Ze leken één van de grote verliezers te worden van de kredietcrisis: de ratingbureaus. S&P, Moody's en Fitch, geen van deze drie beoordelaars was in staat de belegger te beschermen tegen giftige beleggingsproducten. De vele triple A ratings, de hoogste kredietwaardigheid, voor de rommelhypotheken, bleken geen indicatie voor het werkelijke risico van de producten.
Ook de beoordeling van de in Nederland door Rabobank en ABN Amro naar de markt gebrachte Asset Backed Obligaties, is opmerkelijk. Deze producten kregen bij aanvang ratings van AA en zelfs AAA. In mijn recensies van deze producten destijds, gaf ik aan dat deze hoge beoordelingen niet zonder meer vergelijkbaar waren met de reguliere ratings.

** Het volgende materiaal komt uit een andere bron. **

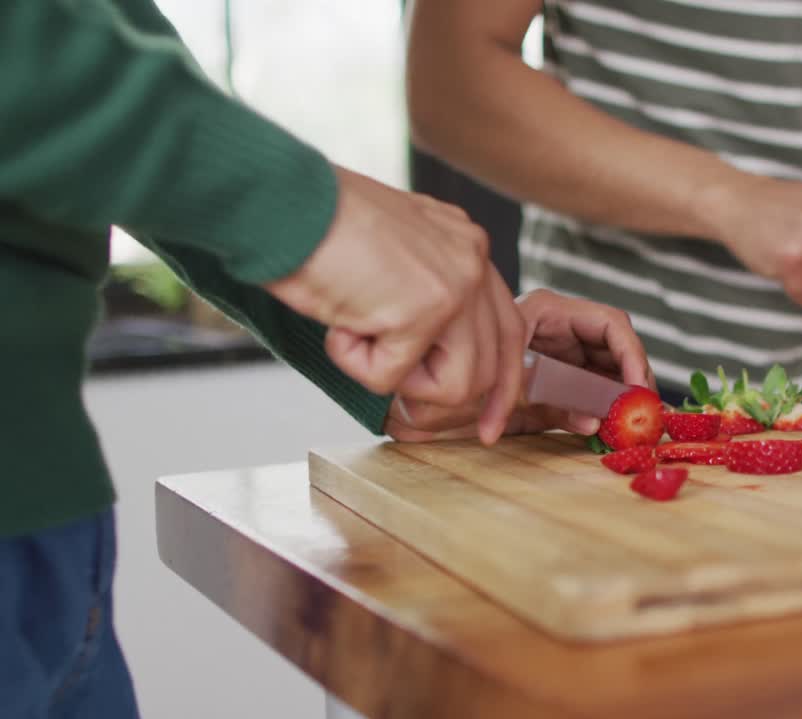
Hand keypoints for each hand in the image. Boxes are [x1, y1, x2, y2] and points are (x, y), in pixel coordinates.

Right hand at [264, 166, 525, 441]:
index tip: (490, 424)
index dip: (503, 383)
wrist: (280, 202)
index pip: (511, 329)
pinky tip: (338, 321)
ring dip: (396, 376)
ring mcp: (454, 285)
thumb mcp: (393, 256)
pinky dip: (353, 362)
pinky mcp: (421, 310)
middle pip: (492, 366)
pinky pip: (390, 378)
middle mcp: (473, 261)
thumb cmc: (318, 230)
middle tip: (398, 395)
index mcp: (468, 247)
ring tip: (360, 333)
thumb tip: (434, 357)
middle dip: (442, 396)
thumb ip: (427, 295)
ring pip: (454, 385)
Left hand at [384, 290, 652, 441]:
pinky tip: (604, 428)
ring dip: (620, 397)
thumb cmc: (443, 383)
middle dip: (633, 380)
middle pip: (614, 347)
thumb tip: (593, 421)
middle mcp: (555, 327)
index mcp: (544, 311)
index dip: (632, 356)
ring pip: (606, 370)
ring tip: (629, 426)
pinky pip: (588, 390)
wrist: (405, 398)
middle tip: (644, 416)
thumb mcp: (499, 392)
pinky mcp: (552, 379)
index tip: (638, 390)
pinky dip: (600, 408)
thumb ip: (549, 404)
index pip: (609, 324)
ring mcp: (555, 351)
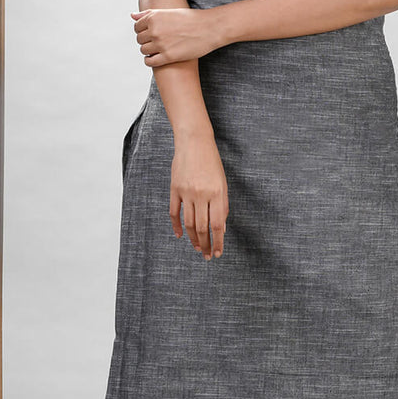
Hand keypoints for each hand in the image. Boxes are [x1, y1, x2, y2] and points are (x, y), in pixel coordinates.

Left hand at [130, 6, 219, 65]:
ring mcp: (161, 44)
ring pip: (144, 51)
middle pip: (139, 39)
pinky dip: (150, 61)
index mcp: (154, 18)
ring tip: (158, 49)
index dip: (143, 31)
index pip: (137, 27)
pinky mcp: (168, 57)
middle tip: (157, 42)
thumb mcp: (168, 12)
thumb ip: (149, 14)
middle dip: (146, 41)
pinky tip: (156, 58)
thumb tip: (132, 16)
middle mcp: (155, 30)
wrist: (209, 28)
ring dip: (148, 51)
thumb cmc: (190, 19)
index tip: (151, 33)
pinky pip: (150, 62)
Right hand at [170, 128, 227, 258]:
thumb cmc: (212, 163)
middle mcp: (201, 194)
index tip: (217, 253)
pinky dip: (177, 226)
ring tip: (197, 248)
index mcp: (217, 193)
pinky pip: (174, 212)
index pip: (217, 225)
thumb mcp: (223, 183)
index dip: (218, 242)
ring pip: (189, 223)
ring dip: (193, 239)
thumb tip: (221, 229)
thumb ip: (222, 206)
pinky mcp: (174, 189)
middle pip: (203, 227)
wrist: (194, 143)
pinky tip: (180, 235)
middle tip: (206, 256)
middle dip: (205, 244)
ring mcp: (186, 192)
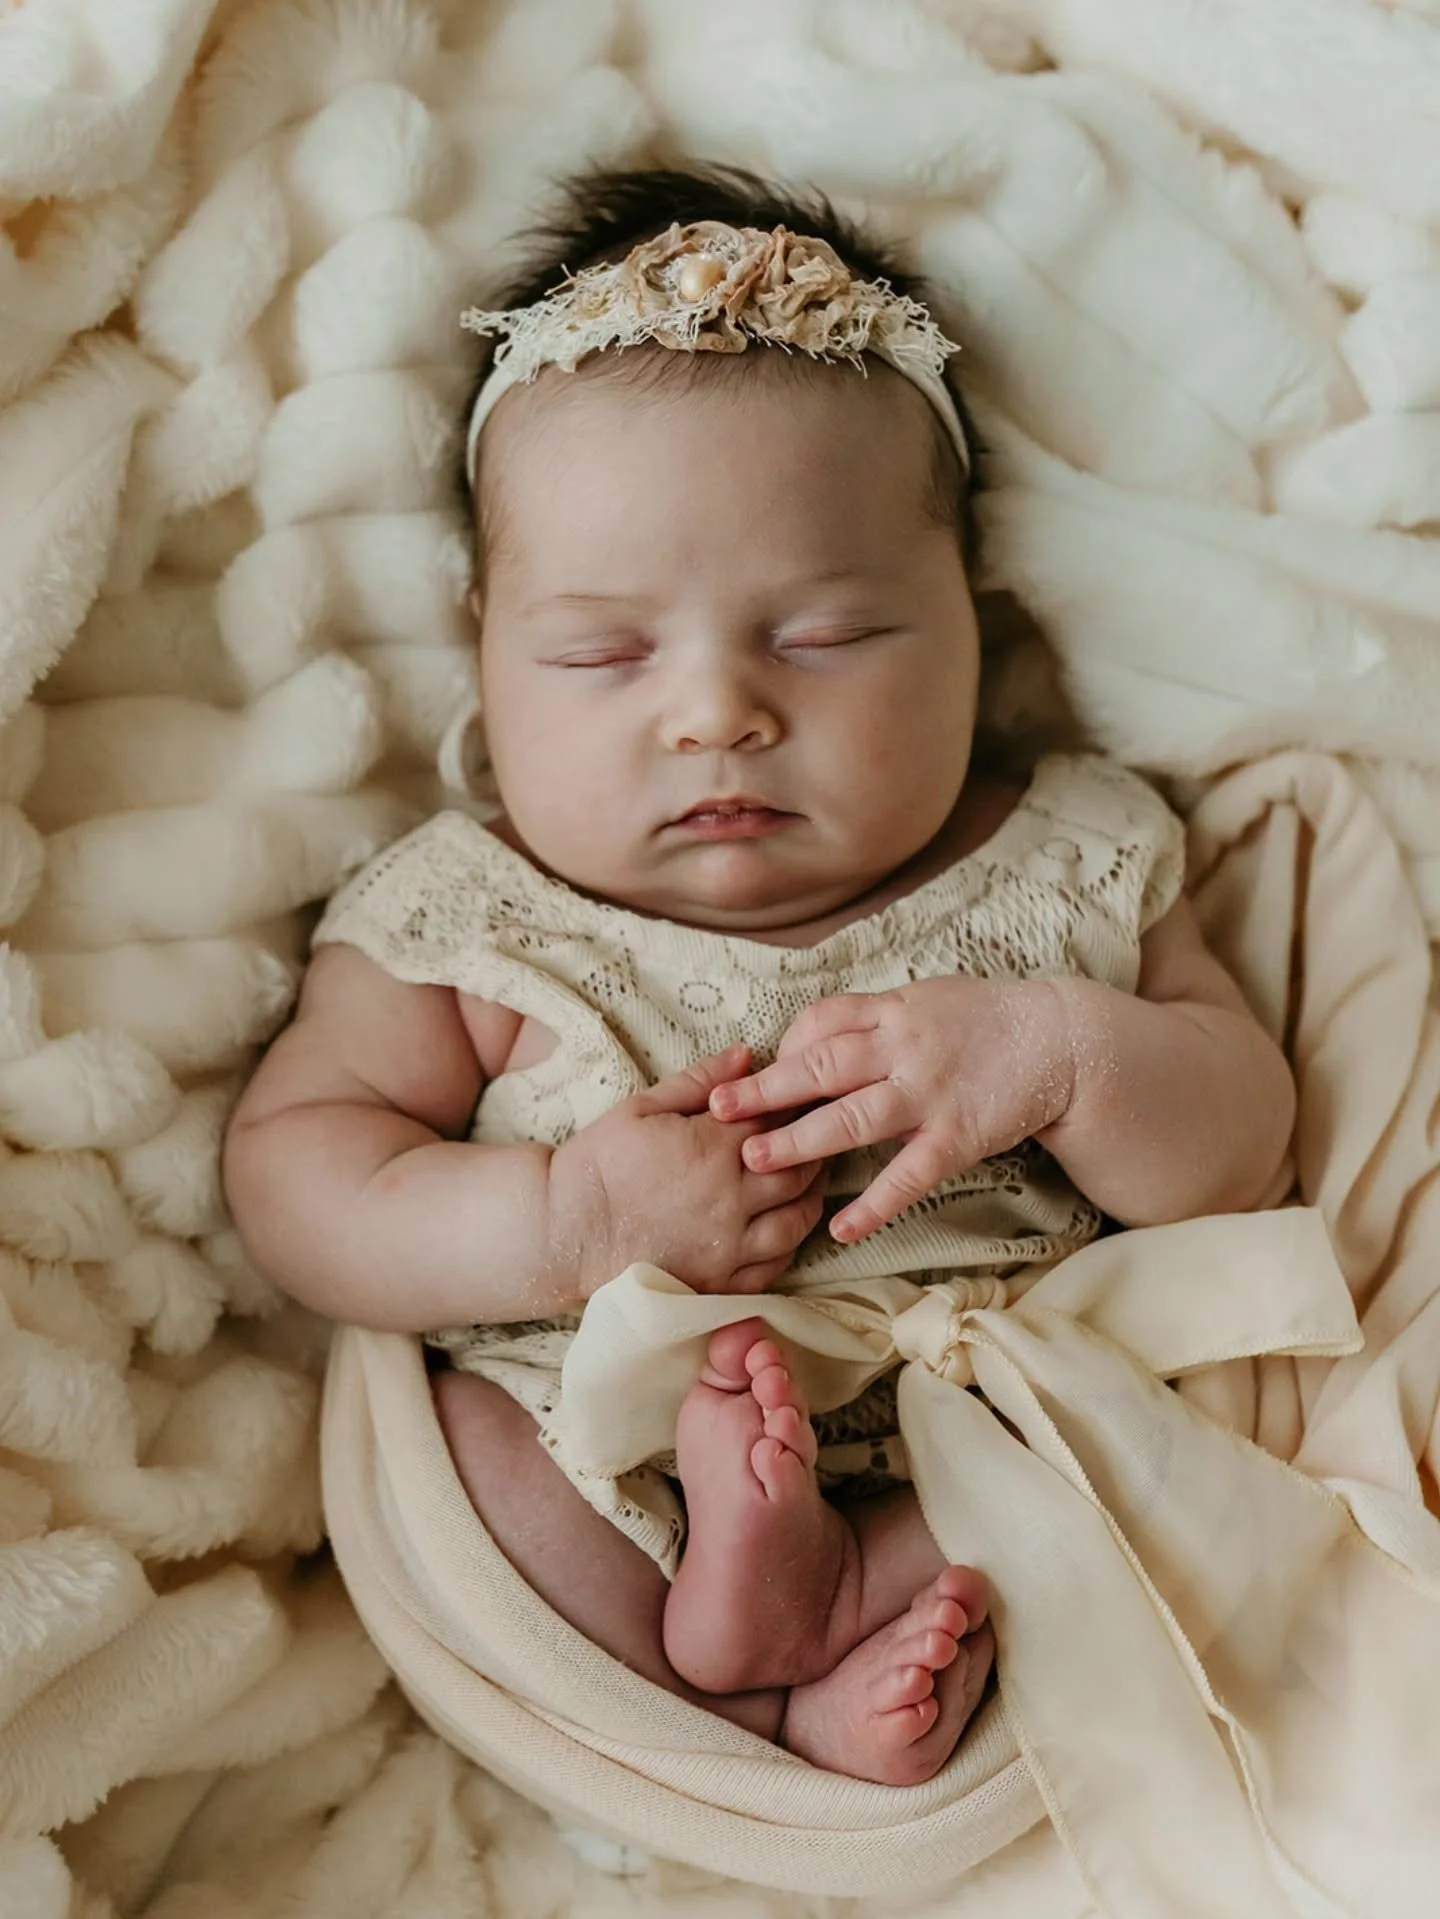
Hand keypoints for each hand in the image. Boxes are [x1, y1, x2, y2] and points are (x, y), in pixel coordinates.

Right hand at [550, 1044, 827, 1298]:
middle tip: (818, 1137)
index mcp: (715, 1147)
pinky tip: (786, 1227)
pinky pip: (776, 1265)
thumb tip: (748, 1055)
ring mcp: (730, 1245)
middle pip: (800, 1170)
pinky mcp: (720, 1282)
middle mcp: (733, 1197)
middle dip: (814, 1150)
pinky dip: (790, 1244)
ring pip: (798, 1220)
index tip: (804, 1098)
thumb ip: (700, 1080)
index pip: (780, 1119)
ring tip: (808, 1181)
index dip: (797, 1106)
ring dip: (811, 1197)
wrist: (564, 1229)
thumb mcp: (644, 1106)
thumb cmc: (599, 1162)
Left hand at [707, 981, 1074, 1243]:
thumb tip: (807, 1041)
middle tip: (717, 1112)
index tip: (745, 1072)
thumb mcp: (923, 1001)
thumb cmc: (984, 1021)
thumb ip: (870, 1020)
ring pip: (854, 1118)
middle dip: (766, 1090)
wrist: (1062, 1040)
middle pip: (822, 1067)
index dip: (781, 1049)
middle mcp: (904, 1048)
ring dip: (800, 1141)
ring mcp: (930, 1093)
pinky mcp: (959, 1136)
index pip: (822, 1024)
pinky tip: (842, 1228)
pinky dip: (875, 1205)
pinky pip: (909, 1176)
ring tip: (755, 1161)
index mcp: (893, 1012)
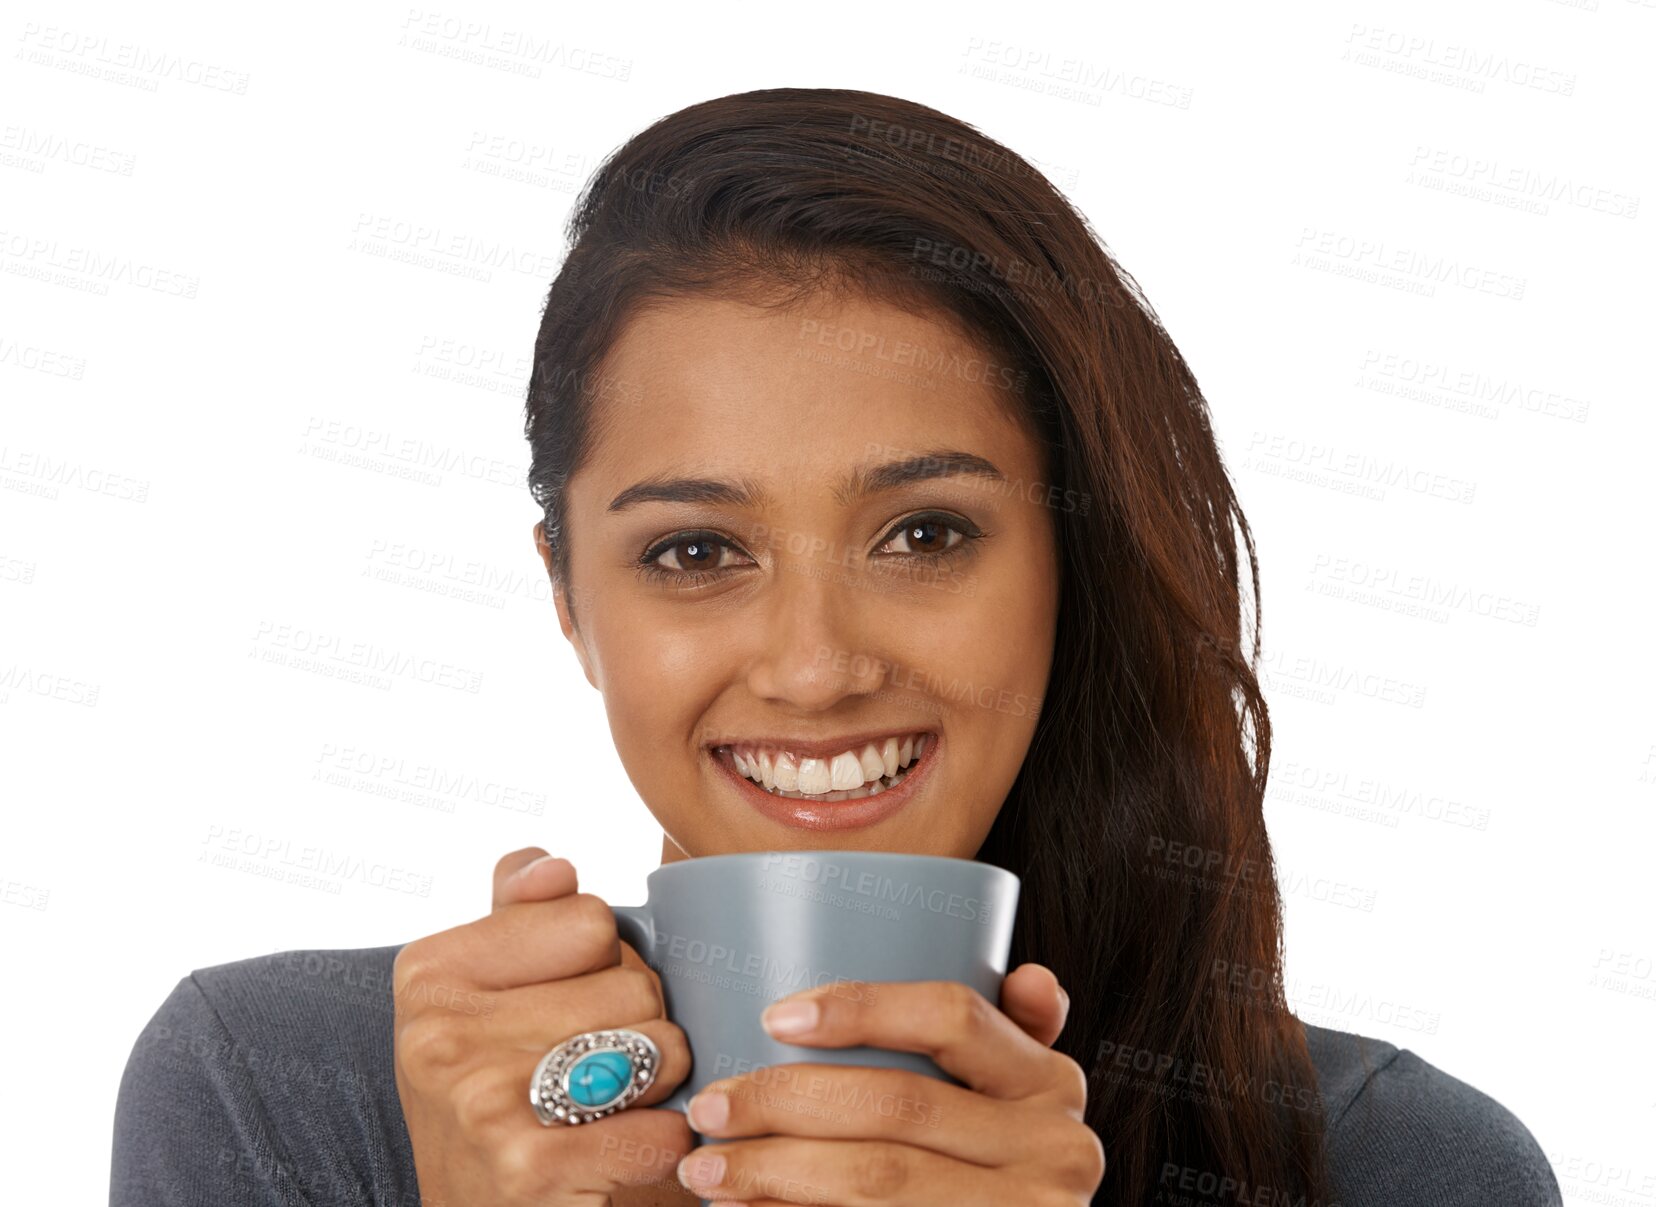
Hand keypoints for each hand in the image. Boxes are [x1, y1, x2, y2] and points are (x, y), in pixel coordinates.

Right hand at [392, 848, 696, 1203]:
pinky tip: (620, 1156)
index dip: (604, 966)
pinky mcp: (528, 1167)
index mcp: (430, 971)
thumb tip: (557, 868)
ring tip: (609, 1109)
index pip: (590, 918)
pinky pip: (662, 1127)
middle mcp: (439, 1031)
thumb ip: (518, 914)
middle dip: (639, 1025)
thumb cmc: (495, 1101)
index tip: (564, 1012)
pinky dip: (663, 1145)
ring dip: (659, 1083)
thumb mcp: (483, 998)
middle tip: (596, 1072)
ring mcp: (481, 1099)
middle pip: (633, 981)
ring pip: (659, 1044)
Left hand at [672, 970, 1103, 1204]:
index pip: (954, 1016)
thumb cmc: (993, 1181)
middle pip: (898, 1103)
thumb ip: (1009, 1044)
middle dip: (785, 1102)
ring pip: (877, 1177)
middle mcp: (1056, 1150)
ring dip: (773, 1171)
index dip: (862, 1007)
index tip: (773, 1017)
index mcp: (1053, 1084)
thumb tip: (1031, 978)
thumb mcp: (1017, 1109)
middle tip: (709, 1107)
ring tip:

Koersen tijdens kredietcrisis
Gedurende de kredietcrisis daalden de koersen van deze obligaties naar 10% van hun nominale waarde, en zelfs nog lager. De ratingbureaus veranderden hun modellen en brachten de kredietwaardigheid van deze obligaties terug naar faillissementsniveaus van CCC. Sindsdien zijn de koersen van deze obligaties weer opgelopen tot dicht bij de nominale waarde…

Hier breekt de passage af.